Because of the last eight years, our world is less safe --- for
Americans or anyone else --- and our water and air more imperiled than
in decades.
Yet only a series of crises as deep and prolonged as those
George Bush wrought while in office could have forced the
nationwide self-confrontation it took to bring us to today. Could anything less have made us grow, and grow up, so profoundly? To overcome such ancient distrust and hatreds that would almost certainly have barred Barack Obama from winning an American presidential election at any other time?
Because George Bush broke so grossly with our "better history" , instead embracing our worst --- by making us, for instance, a covertly governed nation condoning wire-tapping and torture, mocking science and rationality in the name of God, unloosing witch-hunts or firings of those who disagreed publicly with his and Cheney's regime's decisions, feeding fear, quashing hope, inflicting blow after blow of profound unfreedom --- by turning his back on our better history so unwaveringly, George Bush finally helped us, at last, to return to it.
With Obama's inauguration, America finally yanked up hard on the racism that's poisoned our country's roots since its inception. Of course, hatred and racism are not weeded out so with a single yank, no matter how dramatic. Yet, wonder of wonders, when it came down to it, we elected the most qualified person for the job: despite the fact that he happened to be a black man --- more truthfully, a mixed-race man. (Surely most of us over at least 50 are still murmuring to ourselves and each other in wonder, "Did you ever think you'd live to see the day when --- ?" )
When it came down to it, we overcame a campaign of perception, slander, innuendo, and over untruth to vote as we did. For this most qualified person could easily have been defeated, in less desperate times, simply by having a foreign-sounding last name that is one letter away from being the first name of America's most widely known, hated and feared enemy.
When it came down to it, we also overcame, in our vote, our longtime national suspicion of intelligent, complex thinkers as over-educated, impractical, whiny, politically correct eggheads (remember how recently John Kerry's "nuanced thinking" was derided?). Instead, when we chose Barack Obama, we chose someone genuinely well-educated, deeply thoughtful, unwilling to pander to us by speaking simplistically or playing to the old prejudices and their false verities.

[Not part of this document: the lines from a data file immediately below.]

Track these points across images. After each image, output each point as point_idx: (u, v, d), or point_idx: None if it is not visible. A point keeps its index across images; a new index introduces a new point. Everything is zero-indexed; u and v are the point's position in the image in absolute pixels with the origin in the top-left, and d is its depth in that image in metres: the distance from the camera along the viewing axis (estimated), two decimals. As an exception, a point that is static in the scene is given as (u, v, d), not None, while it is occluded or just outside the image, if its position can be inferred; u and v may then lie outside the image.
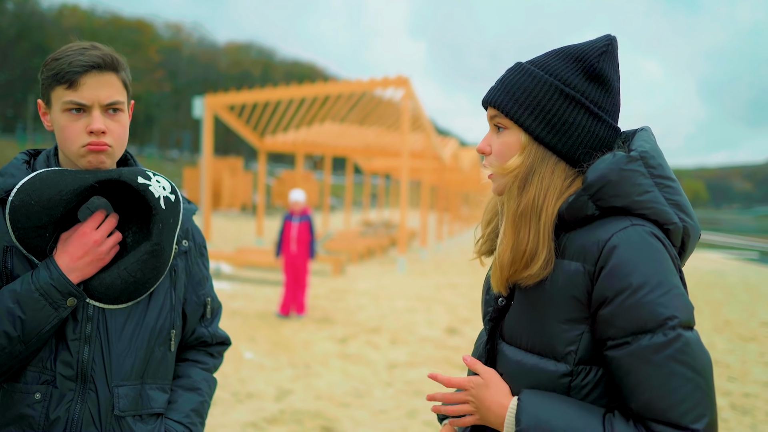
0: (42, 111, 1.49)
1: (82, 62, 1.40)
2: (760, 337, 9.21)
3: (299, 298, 8.92)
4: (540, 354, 1.19)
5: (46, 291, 1.37)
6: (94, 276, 1.44)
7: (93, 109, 1.42)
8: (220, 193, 39.42)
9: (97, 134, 1.43)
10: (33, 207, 1.37)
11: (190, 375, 1.69)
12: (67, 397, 1.42)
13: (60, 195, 1.38)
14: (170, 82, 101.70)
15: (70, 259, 1.41)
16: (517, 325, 1.24)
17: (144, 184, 1.46)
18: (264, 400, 5.15)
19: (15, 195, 1.38)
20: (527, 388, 1.19)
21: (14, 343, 1.35)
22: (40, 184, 1.39)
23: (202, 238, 1.72)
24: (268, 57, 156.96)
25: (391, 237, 22.79)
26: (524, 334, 1.22)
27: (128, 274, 1.45)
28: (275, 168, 79.54)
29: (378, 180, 41.48)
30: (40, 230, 1.39)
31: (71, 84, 1.40)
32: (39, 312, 1.36)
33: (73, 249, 1.42)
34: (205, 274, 1.72)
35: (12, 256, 1.41)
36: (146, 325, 1.52)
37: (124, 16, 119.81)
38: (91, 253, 1.43)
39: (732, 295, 13.86)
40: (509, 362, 1.24)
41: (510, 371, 1.24)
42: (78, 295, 1.41)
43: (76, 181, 1.40)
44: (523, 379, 1.21)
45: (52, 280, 1.38)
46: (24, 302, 1.35)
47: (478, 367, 1.26)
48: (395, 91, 15.87)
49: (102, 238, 1.44)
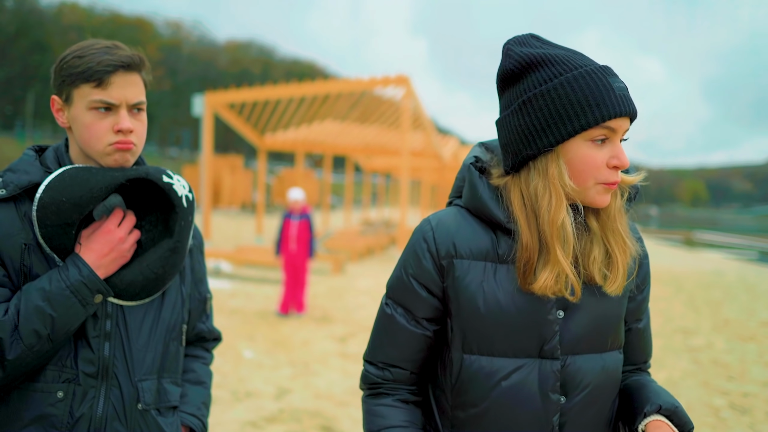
0: (57, 107, 1.49)
1: (112, 61, 1.41)
2: (760, 336, 9.21)
3: (299, 297, 8.92)
4: (612, 349, 1.29)
5: (76, 288, 1.37)
6: (115, 273, 1.46)
7: (120, 108, 1.44)
8: (219, 191, 39.40)
9: (125, 133, 1.44)
10: (64, 204, 1.37)
11: (195, 369, 1.75)
12: (90, 394, 1.43)
13: (91, 192, 1.39)
14: (170, 80, 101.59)
15: (97, 257, 1.42)
16: (585, 332, 1.25)
17: (168, 183, 1.52)
18: (263, 399, 5.15)
19: (44, 192, 1.38)
20: (609, 386, 1.28)
21: (43, 342, 1.35)
22: (71, 182, 1.39)
23: (201, 235, 1.77)
24: (268, 55, 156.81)
25: (391, 236, 22.78)
26: (596, 337, 1.26)
27: (150, 270, 1.48)
28: (275, 166, 79.48)
29: (378, 179, 41.48)
30: (68, 228, 1.40)
31: (100, 83, 1.40)
32: (69, 309, 1.37)
33: (98, 246, 1.43)
34: (204, 271, 1.78)
35: (30, 253, 1.41)
36: (162, 320, 1.55)
37: (123, 14, 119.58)
38: (116, 250, 1.45)
39: (731, 294, 13.86)
40: (589, 370, 1.25)
41: (593, 377, 1.25)
42: (105, 292, 1.43)
43: (106, 179, 1.41)
44: (606, 379, 1.27)
45: (83, 277, 1.38)
46: (55, 300, 1.35)
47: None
48: (395, 90, 15.87)
49: (125, 236, 1.47)
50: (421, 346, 1.31)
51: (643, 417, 1.21)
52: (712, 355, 7.83)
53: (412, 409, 1.34)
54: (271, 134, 20.42)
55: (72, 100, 1.44)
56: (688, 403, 5.72)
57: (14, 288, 1.41)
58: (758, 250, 31.38)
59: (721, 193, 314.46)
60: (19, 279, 1.41)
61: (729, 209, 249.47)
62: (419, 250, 1.29)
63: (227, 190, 41.14)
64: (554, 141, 1.16)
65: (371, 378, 1.35)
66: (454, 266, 1.24)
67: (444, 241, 1.26)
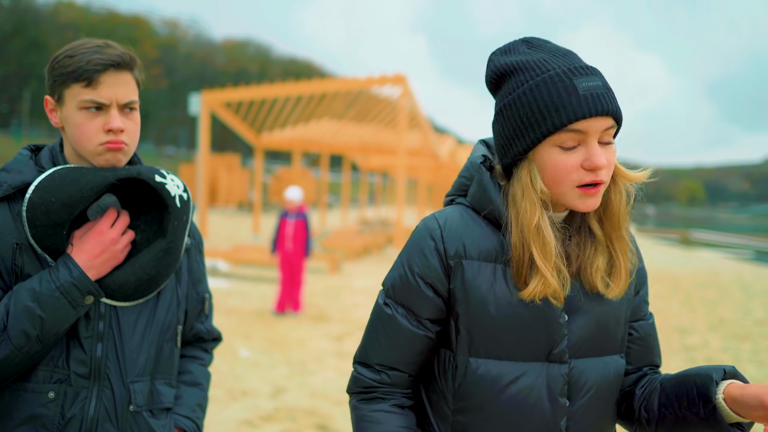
0: (50, 108, 1.48)
1: (102, 60, 1.40)
2: (755, 335, 9.23)
3: (295, 296, 8.93)
4: (612, 353, 1.29)
5: (66, 290, 1.36)
6: (107, 274, 1.45)
7: (111, 107, 1.43)
8: (216, 190, 39.20)
9: (116, 133, 1.43)
10: (53, 204, 1.36)
11: (191, 371, 1.72)
12: (82, 394, 1.43)
13: (81, 192, 1.38)
14: (167, 78, 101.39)
15: (88, 258, 1.41)
16: (588, 335, 1.24)
17: (161, 182, 1.49)
18: (259, 398, 5.15)
19: (33, 192, 1.37)
20: (610, 389, 1.28)
21: (32, 342, 1.35)
22: (60, 182, 1.38)
23: (200, 235, 1.75)
24: (265, 54, 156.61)
25: (388, 235, 22.78)
26: (597, 340, 1.25)
27: (143, 271, 1.46)
28: (272, 165, 79.33)
29: (375, 178, 41.47)
30: (58, 228, 1.38)
31: (90, 82, 1.39)
32: (59, 311, 1.36)
33: (90, 247, 1.41)
34: (203, 270, 1.75)
35: (22, 253, 1.40)
36: (156, 321, 1.54)
37: (120, 12, 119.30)
38: (108, 251, 1.43)
39: (727, 293, 13.89)
40: (592, 374, 1.25)
41: (595, 381, 1.25)
42: (96, 294, 1.41)
43: (96, 179, 1.40)
44: (608, 383, 1.27)
45: (73, 278, 1.37)
46: (44, 301, 1.35)
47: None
48: (392, 89, 15.86)
49: (118, 236, 1.45)
50: (422, 347, 1.27)
51: (715, 385, 1.14)
52: (708, 354, 7.85)
53: (408, 414, 1.29)
54: (267, 133, 20.41)
55: (63, 100, 1.43)
56: (683, 402, 5.73)
57: (6, 288, 1.40)
58: (754, 250, 31.46)
59: (718, 192, 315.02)
60: (11, 279, 1.40)
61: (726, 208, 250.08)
62: (426, 248, 1.24)
63: (224, 189, 40.95)
64: (523, 149, 1.16)
65: (365, 381, 1.29)
66: (463, 267, 1.21)
67: (453, 240, 1.23)
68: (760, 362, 7.56)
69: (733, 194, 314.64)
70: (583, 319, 1.23)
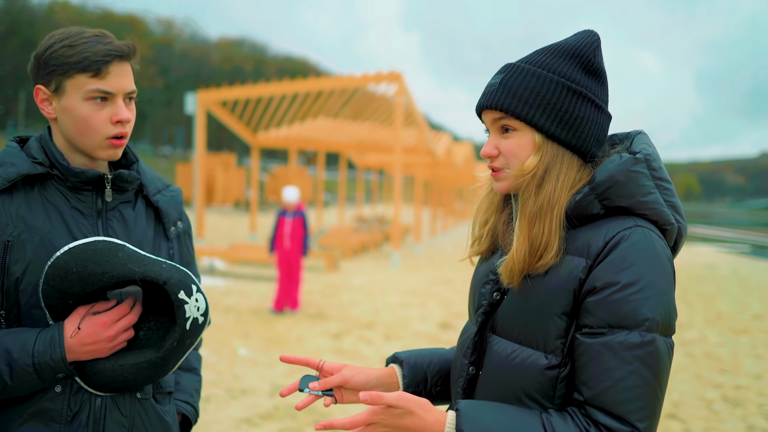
0: (42, 98, 1.44)
1: (110, 51, 1.39)
2: (752, 329, 9.27)
3: (293, 294, 8.92)
4: (531, 346, 1.20)
5: (41, 369, 1.34)
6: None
7: (117, 97, 1.42)
8: (213, 189, 39.26)
9: (123, 124, 1.43)
10: (70, 275, 1.33)
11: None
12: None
13: (102, 278, 1.34)
14: (162, 78, 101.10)
15: (77, 343, 1.36)
16: (510, 318, 1.24)
17: (182, 300, 1.39)
18: (258, 396, 5.15)
19: (64, 253, 1.34)
20: (514, 380, 1.20)
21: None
22: (92, 255, 1.34)
23: (188, 219, 1.76)
24: (261, 52, 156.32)
25: (385, 232, 22.78)
26: (517, 326, 1.23)
27: (121, 373, 1.41)
28: (268, 164, 79.34)
29: (371, 175, 41.44)
30: (66, 296, 1.36)
31: (98, 72, 1.38)
32: (26, 383, 1.35)
33: (84, 335, 1.37)
34: (192, 254, 1.77)
35: (11, 252, 1.37)
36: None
37: (115, 12, 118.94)
38: (98, 345, 1.39)
39: (724, 288, 13.93)
40: (498, 354, 1.25)
41: (498, 363, 1.24)
42: (70, 374, 1.38)
43: (124, 270, 1.35)
44: (510, 372, 1.22)
45: (53, 361, 1.34)
46: (15, 371, 1.33)
47: (387, 398, 1.11)
48: (388, 87, 15.85)
49: (116, 335, 1.41)
50: None
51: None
52: (705, 348, 7.88)
53: None
54: (264, 132, 20.38)
55: (63, 90, 1.40)
56: (682, 396, 5.75)
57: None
58: (751, 244, 31.56)
59: (714, 186, 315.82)
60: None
61: (722, 203, 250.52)
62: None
63: (220, 188, 41.00)
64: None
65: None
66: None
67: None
68: (758, 356, 7.59)
69: (729, 189, 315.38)
70: (509, 300, 1.25)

We chose someone evidently personally developed enough to know that the old them-and-us ways of looking at the world no longer suffice. Someone articulate, smart, and both impassioned and cool headed enough to raise a clarion call to another, radically different way of seeing and living in the world.
I wrote the first draft of this post on the evening of the Inauguration. I noted "it's late now, though the parties in Washington are still going on. I could go on, too, now --- there's much more I'd like to say about today. About all it called up for me personally (at Bill Clinton's first presidential inauguration, 16 years ago, I did my share of dancing until my feet hurt at inaugural balls --- but that's another story). About, also, teaching in Little Rock last week and the wild-ass gorgeous fearless courage of the little girl who offered to draw a bison --- but, that too is another story. I could certainly make all these improbable skeins all wrap together with the inaugural and my thoughts about it (something I love doing as a writer, and have already done in my mind).
"But. It is late, I have a cold and one arm in a sling and a very sore shoulder, plus I'm trying to learn how to write shorter posts."
Now it's the next night. Everything above is still true. Once again my shoulder is screaming in pain at its overuse, and I have let it, again, get shockingly late.
So I will leave you with this: as I sat in the bar at the inn and watched on the television screen the image of that Army green helicopter holding George and Laura Bush rise above Washington and leave for Andrews Air Force Base, as I breathed out in relief, as millions surely did, also probably shaking their heads as I did mine, at the senseless damage inflicted, the waste, waste, waste... as I did all this, I also found myself thinking, to my own vast surprise, "Thank you.
"You may not know you did it, Mr. Bush. And you certainly didn't intend to do it. You have much, much to be ashamed of and to answer for, and perhaps you'll never do either, or if you'll ever even understand the damage you did, the evil you set loose in the world and why you leave the office disgraced. And no, I do not believe, as you say you do, that history will absolve you.
"But you left us Barack Obama. Thank you. Thank you for this gift."